Retype, exactly as they appear below, the lines between the line holding "10: (635, 467, 1.31)" and the line holding "39: (265, 293, 0.56)", both ends included.

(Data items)
-------

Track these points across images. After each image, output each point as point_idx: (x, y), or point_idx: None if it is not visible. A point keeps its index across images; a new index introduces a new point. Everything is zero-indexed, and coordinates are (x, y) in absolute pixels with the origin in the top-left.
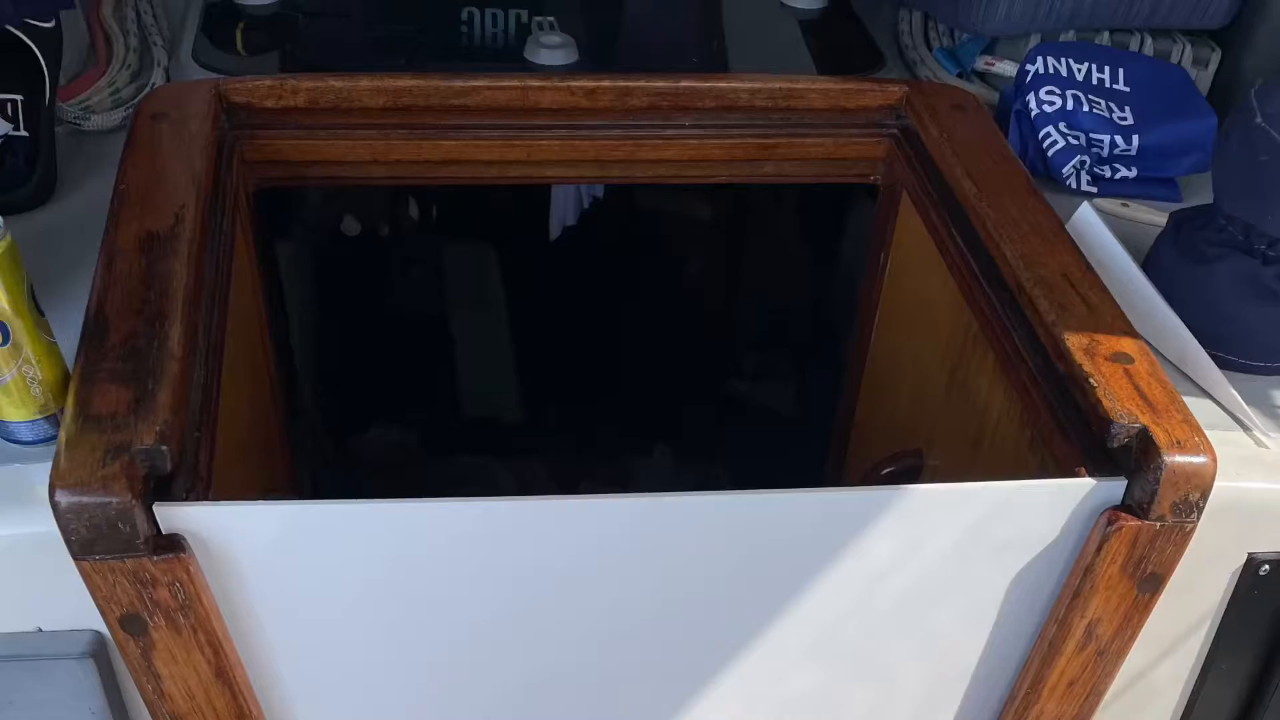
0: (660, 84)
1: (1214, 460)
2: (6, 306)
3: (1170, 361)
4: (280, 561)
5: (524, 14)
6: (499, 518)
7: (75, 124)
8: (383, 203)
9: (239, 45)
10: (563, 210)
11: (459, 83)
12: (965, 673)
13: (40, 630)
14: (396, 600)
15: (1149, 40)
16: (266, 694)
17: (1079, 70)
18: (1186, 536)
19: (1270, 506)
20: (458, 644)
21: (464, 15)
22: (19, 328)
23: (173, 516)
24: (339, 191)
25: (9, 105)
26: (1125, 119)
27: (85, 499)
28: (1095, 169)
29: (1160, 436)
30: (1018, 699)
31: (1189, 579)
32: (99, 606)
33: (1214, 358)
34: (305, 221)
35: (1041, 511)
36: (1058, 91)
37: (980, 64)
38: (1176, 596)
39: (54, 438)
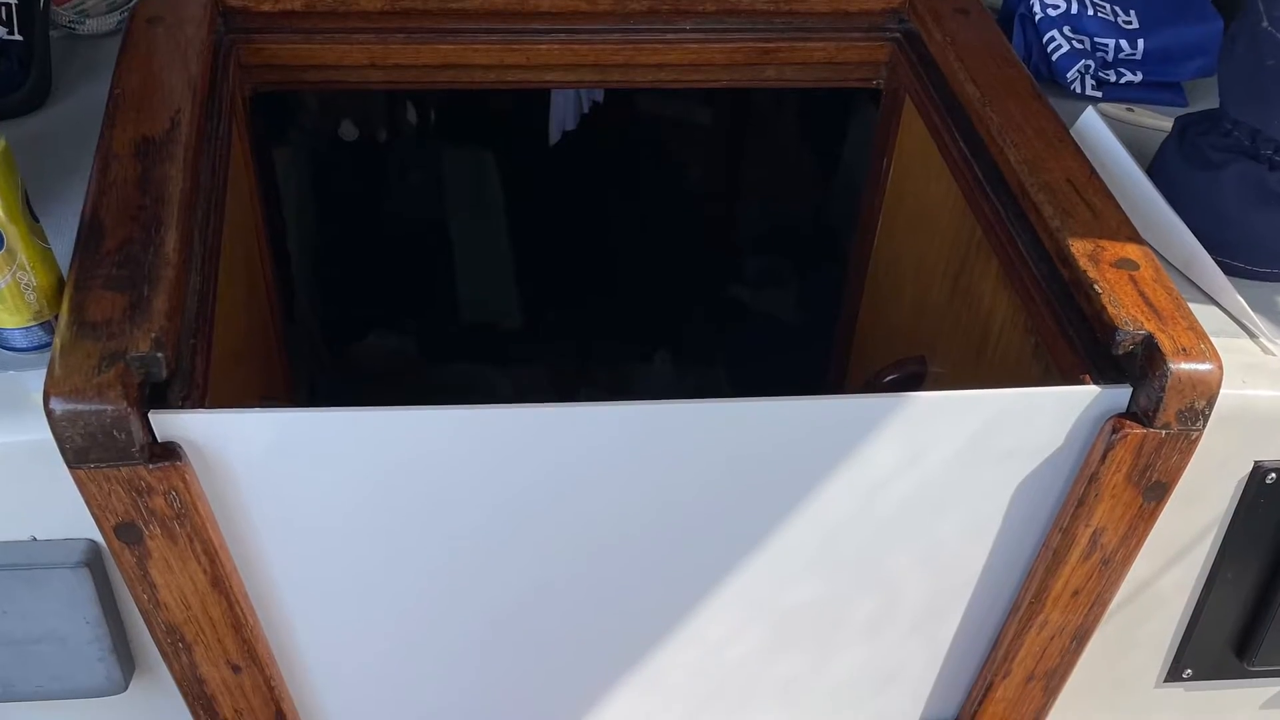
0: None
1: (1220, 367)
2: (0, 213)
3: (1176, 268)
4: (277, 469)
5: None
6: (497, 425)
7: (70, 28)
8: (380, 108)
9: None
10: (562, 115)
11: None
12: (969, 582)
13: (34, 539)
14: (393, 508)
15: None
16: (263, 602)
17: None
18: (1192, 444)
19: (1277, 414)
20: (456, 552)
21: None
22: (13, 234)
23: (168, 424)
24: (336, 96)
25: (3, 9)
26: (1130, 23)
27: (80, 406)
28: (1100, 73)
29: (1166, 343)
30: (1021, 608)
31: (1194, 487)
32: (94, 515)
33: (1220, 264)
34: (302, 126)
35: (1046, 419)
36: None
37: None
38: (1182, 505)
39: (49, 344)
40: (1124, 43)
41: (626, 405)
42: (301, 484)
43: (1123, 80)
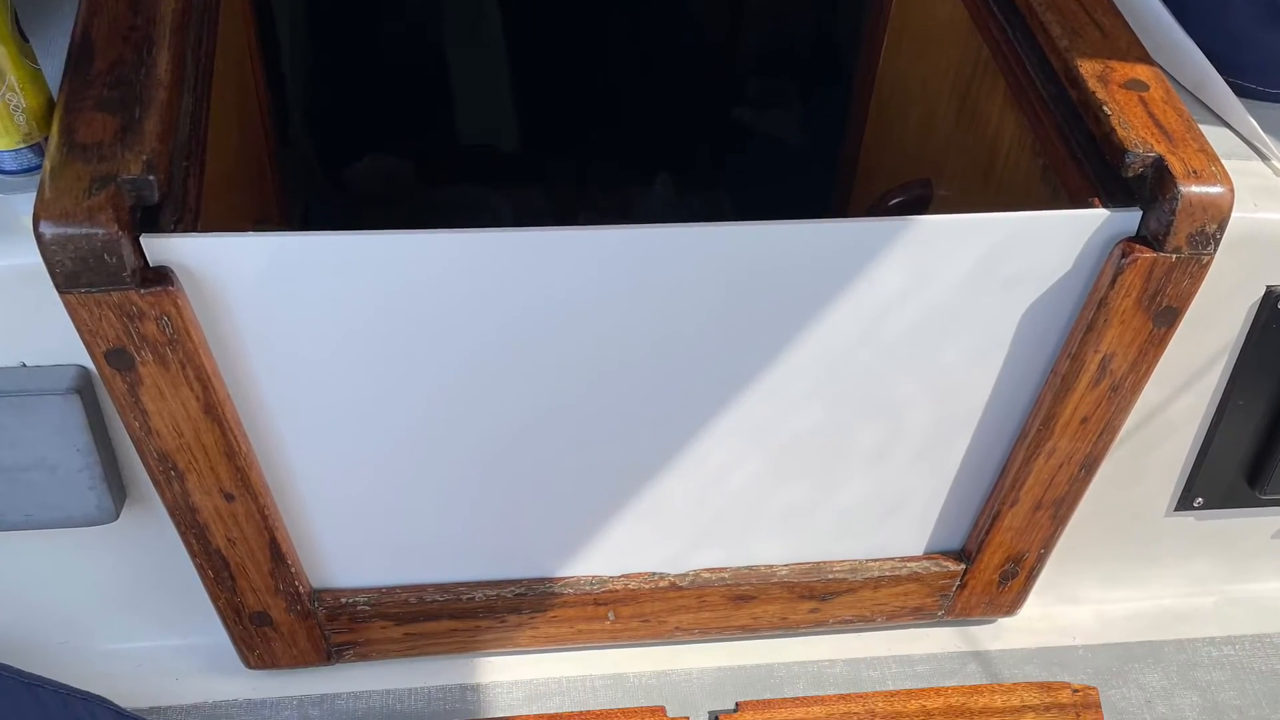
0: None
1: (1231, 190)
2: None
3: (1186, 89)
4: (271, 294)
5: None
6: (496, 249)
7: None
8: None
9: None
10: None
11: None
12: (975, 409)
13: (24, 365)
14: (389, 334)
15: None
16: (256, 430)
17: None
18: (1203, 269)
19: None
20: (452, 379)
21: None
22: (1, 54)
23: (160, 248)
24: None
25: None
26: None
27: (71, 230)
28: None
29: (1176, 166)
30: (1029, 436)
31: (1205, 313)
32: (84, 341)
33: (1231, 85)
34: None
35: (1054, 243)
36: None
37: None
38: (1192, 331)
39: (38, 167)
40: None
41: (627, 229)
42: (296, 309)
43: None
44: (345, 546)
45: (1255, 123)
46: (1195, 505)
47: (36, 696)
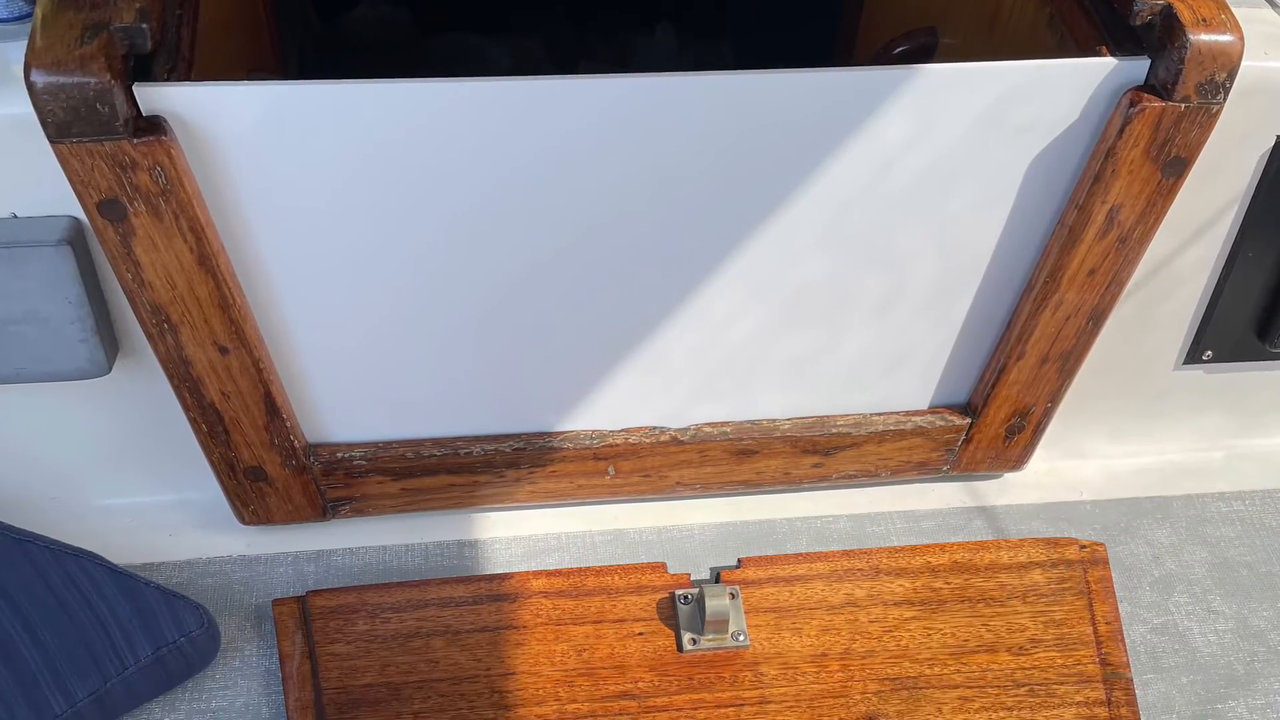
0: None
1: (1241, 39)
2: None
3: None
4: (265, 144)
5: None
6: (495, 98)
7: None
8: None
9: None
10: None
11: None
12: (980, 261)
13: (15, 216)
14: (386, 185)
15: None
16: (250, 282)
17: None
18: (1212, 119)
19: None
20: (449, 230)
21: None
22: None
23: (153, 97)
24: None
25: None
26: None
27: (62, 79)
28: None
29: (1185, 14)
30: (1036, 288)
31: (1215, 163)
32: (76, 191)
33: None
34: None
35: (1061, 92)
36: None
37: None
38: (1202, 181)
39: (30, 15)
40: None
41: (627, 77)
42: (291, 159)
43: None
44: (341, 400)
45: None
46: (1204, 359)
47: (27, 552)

-------

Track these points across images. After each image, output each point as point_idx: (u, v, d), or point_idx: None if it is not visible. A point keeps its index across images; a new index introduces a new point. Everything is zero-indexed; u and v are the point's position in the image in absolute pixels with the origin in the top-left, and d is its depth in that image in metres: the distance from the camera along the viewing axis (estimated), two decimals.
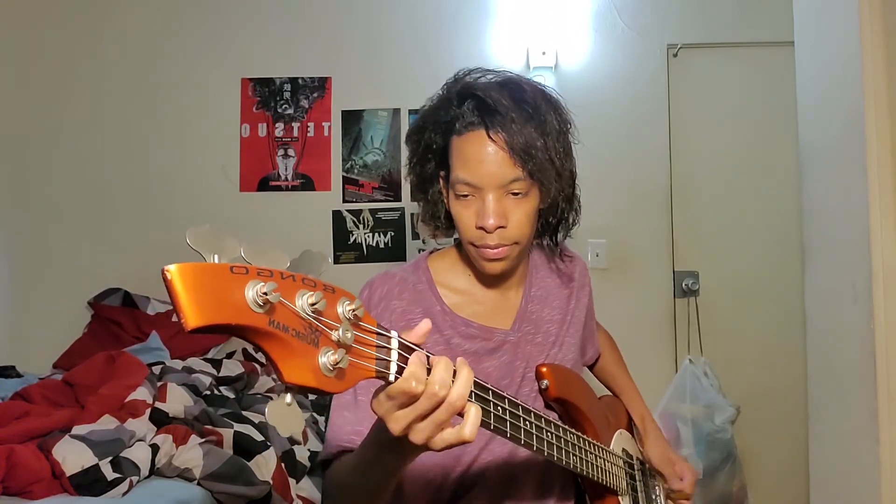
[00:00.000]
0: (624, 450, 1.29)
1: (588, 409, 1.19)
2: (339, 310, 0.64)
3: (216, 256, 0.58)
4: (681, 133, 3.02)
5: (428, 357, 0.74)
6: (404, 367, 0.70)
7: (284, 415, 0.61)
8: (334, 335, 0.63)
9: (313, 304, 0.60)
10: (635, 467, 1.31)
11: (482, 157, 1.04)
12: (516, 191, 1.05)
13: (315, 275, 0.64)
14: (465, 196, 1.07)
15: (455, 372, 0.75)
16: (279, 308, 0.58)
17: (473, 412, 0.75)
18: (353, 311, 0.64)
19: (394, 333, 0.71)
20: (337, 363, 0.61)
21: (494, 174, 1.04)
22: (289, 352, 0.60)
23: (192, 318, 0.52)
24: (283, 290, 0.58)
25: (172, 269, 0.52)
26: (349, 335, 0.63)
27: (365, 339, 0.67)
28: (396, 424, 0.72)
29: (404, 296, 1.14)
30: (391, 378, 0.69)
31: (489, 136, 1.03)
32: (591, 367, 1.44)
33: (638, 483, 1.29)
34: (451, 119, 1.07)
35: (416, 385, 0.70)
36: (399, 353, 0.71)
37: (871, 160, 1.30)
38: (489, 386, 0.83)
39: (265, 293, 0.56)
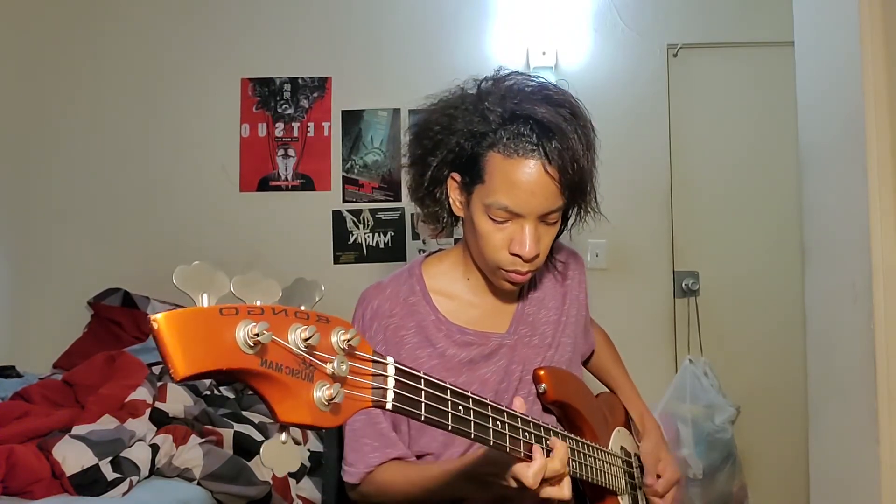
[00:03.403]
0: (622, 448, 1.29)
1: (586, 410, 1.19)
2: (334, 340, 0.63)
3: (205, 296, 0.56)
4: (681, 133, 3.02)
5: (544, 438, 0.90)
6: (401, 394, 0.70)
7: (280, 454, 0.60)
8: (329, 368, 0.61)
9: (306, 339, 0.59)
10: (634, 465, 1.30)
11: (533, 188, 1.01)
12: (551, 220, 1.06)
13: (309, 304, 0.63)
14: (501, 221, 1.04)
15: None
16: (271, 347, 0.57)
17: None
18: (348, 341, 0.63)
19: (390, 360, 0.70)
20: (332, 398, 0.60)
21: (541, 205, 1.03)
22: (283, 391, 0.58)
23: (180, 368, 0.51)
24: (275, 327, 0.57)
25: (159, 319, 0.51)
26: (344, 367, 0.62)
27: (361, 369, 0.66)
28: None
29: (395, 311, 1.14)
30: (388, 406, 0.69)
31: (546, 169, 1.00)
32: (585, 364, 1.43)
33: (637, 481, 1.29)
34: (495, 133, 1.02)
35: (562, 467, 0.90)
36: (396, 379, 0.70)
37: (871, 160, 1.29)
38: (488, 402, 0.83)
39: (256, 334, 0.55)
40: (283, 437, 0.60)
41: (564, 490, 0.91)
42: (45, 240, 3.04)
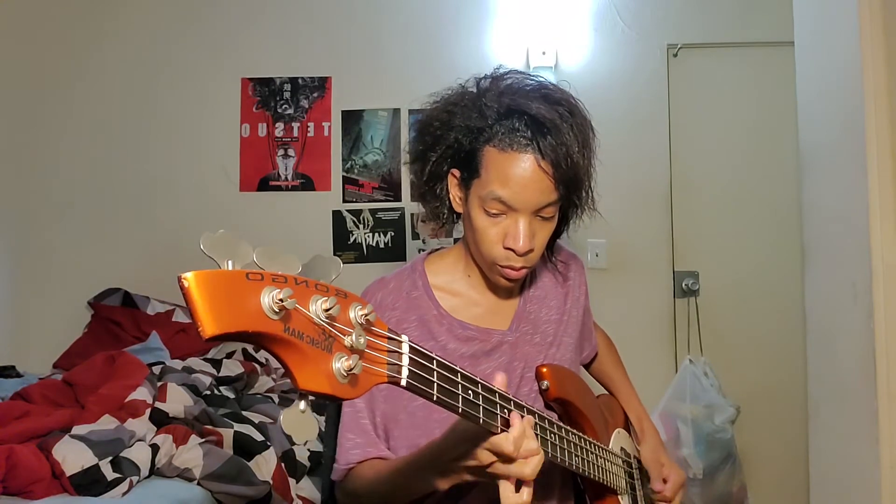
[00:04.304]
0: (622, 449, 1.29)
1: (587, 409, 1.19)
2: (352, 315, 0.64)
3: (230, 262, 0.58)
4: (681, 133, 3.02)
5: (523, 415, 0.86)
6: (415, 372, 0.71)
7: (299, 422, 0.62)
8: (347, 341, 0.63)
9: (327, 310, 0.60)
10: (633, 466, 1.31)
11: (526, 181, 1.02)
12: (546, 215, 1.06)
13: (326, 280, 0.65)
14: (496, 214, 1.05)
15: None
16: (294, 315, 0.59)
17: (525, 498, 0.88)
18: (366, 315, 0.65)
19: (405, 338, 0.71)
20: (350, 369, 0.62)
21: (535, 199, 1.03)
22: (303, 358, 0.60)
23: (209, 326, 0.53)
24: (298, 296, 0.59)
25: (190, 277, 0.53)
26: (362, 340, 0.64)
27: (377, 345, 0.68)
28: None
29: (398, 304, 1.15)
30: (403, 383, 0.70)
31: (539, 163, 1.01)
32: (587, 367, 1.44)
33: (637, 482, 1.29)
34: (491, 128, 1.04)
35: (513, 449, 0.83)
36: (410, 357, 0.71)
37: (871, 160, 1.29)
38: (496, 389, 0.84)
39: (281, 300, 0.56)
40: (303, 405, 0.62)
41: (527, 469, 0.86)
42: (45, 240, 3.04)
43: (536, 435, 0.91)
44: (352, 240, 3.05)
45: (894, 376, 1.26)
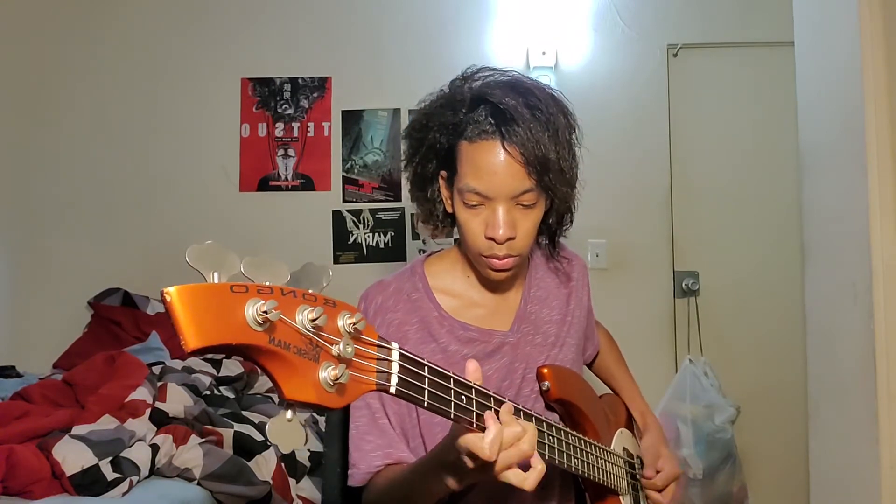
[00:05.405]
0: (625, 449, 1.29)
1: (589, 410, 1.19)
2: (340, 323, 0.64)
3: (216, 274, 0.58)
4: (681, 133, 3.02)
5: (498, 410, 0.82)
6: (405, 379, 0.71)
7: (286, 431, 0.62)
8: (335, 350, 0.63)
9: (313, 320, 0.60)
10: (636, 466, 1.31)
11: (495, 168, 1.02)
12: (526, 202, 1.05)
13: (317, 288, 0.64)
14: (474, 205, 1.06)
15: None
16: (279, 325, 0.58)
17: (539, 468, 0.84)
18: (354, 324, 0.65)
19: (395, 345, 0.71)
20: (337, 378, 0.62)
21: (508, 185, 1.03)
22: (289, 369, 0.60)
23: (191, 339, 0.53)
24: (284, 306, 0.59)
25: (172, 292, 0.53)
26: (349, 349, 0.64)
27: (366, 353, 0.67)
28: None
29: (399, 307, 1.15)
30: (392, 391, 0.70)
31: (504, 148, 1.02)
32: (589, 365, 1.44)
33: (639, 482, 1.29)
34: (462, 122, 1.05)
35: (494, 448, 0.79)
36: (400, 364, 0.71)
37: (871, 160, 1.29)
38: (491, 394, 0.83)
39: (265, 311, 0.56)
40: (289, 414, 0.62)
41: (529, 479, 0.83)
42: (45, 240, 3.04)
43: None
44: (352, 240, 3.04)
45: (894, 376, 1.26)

-------

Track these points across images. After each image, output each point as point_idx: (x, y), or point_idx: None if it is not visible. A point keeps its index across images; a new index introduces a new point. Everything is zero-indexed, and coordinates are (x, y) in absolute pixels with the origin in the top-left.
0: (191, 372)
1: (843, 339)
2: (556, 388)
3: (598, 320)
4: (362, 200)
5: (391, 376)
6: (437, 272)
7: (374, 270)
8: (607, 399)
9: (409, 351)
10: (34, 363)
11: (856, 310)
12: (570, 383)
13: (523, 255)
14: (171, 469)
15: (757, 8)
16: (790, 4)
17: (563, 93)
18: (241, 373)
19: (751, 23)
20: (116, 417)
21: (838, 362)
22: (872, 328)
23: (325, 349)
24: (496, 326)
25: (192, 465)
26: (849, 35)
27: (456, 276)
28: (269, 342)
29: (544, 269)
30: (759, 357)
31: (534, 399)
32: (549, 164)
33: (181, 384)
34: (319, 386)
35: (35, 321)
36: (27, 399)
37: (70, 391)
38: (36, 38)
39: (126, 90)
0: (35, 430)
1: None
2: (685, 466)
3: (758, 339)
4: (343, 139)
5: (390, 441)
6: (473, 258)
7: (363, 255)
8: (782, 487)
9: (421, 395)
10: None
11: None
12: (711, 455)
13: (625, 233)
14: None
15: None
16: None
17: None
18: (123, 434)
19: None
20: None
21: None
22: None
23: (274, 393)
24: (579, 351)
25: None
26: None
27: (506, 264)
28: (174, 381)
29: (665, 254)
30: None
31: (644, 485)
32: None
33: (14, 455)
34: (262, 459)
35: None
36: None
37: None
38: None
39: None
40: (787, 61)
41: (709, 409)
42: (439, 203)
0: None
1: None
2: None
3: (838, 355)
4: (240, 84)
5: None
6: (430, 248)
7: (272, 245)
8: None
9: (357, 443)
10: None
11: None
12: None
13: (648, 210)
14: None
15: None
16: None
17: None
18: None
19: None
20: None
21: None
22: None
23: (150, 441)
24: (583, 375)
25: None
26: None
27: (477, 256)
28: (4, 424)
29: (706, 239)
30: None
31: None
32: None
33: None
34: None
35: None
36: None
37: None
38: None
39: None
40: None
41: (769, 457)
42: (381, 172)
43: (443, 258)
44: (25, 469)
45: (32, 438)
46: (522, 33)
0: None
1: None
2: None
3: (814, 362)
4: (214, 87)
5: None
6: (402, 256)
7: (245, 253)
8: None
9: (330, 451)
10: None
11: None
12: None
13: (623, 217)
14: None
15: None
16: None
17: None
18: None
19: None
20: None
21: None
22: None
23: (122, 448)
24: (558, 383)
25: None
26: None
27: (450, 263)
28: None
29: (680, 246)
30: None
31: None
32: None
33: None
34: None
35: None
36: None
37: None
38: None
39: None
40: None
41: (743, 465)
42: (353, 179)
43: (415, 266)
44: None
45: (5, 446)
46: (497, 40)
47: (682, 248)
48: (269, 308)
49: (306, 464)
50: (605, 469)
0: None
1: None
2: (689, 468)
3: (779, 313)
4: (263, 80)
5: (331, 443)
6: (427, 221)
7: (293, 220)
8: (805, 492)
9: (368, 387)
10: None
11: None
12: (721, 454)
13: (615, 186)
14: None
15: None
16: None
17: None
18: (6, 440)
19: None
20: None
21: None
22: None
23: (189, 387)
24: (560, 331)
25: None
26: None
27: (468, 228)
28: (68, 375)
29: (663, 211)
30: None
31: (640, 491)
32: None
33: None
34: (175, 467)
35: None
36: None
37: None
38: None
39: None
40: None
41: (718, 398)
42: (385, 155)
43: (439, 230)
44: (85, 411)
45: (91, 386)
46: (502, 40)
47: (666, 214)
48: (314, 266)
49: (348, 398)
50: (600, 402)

-------

• RESPONSE BELOW:
10: (635, 467, 1.31)
11: (482, 157, 1.04)
12: (516, 191, 1.05)
13: (315, 275, 0.64)
14: (465, 196, 1.07)
15: (455, 372, 0.75)
16: (279, 308, 0.58)
17: (473, 412, 0.75)
18: (353, 311, 0.64)
19: (394, 333, 0.71)
20: (337, 363, 0.61)
21: (494, 174, 1.04)
22: (289, 352, 0.60)
23: (192, 318, 0.52)
24: (283, 290, 0.58)
25: (172, 269, 0.52)
26: (349, 335, 0.63)
27: (365, 339, 0.67)
28: (396, 424, 0.72)
29: (404, 296, 1.14)
30: (391, 378, 0.69)
31: (489, 136, 1.03)
32: (591, 367, 1.44)
33: (638, 483, 1.29)
34: (451, 119, 1.07)
35: (416, 385, 0.70)
36: (399, 353, 0.71)
37: (871, 160, 1.30)
38: (489, 386, 0.83)
39: (265, 293, 0.56)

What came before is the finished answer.